As you can see, a low temperature results in extremely repetitive and predictable text, but where local structure is highly realistic: in 
particular, all words (a word being a local pattern of characters) are real English words. With higher temperatures, the generated text 
becomes more interesting, surprising, even creative; it may sometimes invent completely new words that sound somewhat plausible (such as 
"eterned" or "troveration"). With a high temperature, the local structure starts breaking down and most words look like semi-random strings 
of characters. Without a doubt, here 0.5 is the most interesting temperature for text generation in this specific setup. Always experiment 
with multiple sampling strategies! A clever balance between learned structure and randomness is what makes generation interesting.

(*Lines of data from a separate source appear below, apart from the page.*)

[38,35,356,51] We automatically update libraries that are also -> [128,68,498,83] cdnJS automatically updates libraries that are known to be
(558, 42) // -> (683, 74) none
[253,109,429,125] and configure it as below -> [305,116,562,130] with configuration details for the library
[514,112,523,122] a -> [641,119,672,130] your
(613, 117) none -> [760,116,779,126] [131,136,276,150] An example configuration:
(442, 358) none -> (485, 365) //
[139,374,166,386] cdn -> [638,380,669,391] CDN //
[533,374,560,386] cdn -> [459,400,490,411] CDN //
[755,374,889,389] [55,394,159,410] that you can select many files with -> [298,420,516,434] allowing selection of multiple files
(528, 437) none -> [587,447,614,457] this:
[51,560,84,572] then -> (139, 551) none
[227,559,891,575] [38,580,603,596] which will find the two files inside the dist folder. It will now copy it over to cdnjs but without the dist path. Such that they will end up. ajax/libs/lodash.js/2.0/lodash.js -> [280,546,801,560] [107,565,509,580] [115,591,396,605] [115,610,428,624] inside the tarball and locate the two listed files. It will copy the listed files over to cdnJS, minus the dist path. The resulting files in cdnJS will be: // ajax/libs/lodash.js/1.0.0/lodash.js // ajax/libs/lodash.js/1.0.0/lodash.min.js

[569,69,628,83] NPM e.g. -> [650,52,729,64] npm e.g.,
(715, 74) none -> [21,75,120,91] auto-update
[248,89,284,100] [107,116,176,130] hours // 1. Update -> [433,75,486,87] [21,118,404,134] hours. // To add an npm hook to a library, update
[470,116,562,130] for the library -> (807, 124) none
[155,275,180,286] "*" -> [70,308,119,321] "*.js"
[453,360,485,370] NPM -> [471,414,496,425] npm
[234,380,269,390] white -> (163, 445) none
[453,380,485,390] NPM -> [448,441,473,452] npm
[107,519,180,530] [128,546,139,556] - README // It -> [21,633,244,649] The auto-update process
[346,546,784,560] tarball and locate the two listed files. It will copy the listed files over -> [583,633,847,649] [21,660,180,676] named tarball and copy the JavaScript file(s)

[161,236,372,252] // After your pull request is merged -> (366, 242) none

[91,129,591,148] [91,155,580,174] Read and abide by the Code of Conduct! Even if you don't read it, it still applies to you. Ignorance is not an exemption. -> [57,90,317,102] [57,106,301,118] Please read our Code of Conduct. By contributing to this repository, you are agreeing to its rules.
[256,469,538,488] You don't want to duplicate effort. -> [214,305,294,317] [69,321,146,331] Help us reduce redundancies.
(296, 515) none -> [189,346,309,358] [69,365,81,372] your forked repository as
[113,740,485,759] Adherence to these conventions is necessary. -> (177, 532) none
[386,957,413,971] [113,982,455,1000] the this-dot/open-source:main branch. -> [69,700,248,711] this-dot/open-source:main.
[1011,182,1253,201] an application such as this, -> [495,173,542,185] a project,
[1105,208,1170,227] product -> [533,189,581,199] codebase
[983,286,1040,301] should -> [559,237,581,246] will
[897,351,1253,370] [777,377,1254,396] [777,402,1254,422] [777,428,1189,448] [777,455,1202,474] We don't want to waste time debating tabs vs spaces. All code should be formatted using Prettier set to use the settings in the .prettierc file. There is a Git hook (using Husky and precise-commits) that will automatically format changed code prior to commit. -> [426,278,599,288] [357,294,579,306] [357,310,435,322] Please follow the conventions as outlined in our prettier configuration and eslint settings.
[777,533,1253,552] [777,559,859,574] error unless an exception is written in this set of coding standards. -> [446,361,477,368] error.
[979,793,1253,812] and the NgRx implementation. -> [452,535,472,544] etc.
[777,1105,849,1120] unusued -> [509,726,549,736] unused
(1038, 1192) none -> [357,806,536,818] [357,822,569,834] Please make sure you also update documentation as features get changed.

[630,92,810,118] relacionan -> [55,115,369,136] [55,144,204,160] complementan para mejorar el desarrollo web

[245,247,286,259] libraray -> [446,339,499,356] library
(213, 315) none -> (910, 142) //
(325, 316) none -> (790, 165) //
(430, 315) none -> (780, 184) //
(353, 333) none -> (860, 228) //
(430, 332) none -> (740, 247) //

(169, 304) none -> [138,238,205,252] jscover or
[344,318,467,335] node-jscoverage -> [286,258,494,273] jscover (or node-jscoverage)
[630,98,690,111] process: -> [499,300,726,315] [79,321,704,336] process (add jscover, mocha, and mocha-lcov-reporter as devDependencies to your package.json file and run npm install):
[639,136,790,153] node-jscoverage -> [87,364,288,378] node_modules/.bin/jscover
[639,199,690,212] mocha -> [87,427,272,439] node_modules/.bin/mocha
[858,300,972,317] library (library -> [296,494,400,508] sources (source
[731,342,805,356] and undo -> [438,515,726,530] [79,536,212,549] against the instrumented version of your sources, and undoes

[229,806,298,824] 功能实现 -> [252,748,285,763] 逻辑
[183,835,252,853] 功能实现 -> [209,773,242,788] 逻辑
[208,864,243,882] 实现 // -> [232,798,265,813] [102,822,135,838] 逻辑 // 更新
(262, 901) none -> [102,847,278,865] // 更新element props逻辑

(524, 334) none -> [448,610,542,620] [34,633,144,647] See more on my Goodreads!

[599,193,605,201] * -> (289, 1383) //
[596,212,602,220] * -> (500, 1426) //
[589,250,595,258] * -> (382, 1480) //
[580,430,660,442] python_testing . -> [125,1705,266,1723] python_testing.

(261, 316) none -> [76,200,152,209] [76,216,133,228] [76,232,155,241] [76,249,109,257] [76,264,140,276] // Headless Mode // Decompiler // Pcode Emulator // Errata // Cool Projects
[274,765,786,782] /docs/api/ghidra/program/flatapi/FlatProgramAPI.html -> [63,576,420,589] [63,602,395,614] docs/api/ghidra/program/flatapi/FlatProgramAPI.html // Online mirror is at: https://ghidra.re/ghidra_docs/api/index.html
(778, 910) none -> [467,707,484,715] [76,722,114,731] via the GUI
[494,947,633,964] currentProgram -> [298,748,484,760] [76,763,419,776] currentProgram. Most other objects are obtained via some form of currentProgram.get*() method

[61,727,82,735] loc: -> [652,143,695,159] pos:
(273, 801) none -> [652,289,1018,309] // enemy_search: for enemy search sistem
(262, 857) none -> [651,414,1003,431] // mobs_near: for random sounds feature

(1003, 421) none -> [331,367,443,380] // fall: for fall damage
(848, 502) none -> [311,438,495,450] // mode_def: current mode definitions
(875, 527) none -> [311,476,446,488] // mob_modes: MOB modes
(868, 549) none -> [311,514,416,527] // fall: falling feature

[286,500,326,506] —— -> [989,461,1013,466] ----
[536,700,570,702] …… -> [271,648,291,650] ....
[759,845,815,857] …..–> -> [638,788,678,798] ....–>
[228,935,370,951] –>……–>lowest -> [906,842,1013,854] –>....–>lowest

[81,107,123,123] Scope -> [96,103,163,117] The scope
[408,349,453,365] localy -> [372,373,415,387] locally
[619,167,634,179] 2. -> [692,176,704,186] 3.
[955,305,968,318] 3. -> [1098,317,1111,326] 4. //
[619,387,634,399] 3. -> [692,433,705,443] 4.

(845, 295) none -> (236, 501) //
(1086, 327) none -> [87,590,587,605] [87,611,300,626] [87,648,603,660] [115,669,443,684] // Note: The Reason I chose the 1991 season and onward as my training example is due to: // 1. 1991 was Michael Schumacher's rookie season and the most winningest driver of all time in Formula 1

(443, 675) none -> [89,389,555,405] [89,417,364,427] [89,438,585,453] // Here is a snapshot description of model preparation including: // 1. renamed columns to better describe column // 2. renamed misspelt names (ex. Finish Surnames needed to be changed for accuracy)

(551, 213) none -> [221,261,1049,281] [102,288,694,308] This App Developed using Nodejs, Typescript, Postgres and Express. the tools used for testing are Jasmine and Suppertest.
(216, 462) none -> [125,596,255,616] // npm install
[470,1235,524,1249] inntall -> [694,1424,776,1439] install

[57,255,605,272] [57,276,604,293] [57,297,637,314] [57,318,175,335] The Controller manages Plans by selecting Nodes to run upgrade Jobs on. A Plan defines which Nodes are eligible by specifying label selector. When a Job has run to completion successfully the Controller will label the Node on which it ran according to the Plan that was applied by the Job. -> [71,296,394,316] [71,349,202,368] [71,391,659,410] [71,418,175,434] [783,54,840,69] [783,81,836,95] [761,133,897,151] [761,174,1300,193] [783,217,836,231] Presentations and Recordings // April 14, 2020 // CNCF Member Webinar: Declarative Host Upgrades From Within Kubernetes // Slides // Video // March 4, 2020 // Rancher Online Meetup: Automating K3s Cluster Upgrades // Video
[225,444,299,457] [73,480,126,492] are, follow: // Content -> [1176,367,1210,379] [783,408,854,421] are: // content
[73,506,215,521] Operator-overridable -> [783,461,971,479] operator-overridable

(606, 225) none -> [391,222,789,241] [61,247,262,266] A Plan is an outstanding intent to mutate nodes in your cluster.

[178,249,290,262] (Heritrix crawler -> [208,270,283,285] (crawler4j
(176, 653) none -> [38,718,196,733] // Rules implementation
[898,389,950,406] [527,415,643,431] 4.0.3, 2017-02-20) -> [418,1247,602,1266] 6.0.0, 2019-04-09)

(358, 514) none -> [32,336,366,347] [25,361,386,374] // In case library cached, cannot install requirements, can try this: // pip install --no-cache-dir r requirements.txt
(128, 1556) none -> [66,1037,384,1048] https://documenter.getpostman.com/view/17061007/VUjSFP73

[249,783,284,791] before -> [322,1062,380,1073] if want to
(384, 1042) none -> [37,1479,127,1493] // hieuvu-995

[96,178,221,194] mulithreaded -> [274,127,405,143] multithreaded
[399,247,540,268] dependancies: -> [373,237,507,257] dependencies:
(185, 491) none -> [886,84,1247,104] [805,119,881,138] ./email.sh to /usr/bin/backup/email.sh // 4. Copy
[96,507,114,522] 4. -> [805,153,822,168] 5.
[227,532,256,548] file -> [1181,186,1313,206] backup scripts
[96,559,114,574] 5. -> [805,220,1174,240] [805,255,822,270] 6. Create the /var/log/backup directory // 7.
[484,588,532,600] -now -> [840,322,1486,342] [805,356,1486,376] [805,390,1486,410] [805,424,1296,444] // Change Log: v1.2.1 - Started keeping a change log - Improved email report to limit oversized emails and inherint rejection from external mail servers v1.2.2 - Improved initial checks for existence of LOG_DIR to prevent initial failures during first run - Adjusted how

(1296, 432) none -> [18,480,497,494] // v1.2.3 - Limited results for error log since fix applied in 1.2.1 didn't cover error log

Note that by training a bigger model, longer, on more data, you can achieve generated samples that will look much more coherent and 
realistic than ours. But of course, don't expect to ever generate any meaningful text, other than by random chance: all we are doing is 
sampling data from a statistical model of which characters come after which characters. Language is a communication channel, and there is 
a distinction between what communications are about, and the statistical structure of the messages in which communications are encoded. To 
evidence this distinction, here is a thought experiment: what if human language did a better job at compressing communications, much like 
our computers do with most of our digital communications? Then language would be no less meaningful, yet it would lack any intrinsic 
statistical structure, thus making it impossible to learn a language model like we just did.


## Take aways

* We can generate discrete sequence data by training a model to predict the next tokens(s) given previous tokens.
* In the case of text, such a model is called a "language model" and could be based on either words or characters.
* Sampling the next token requires balance between adhering to what the model judges likely, and introducing randomness.
* One way to handle this is the notion of _softmax temperature_. Always experiment with different temperatures to find the "right" one.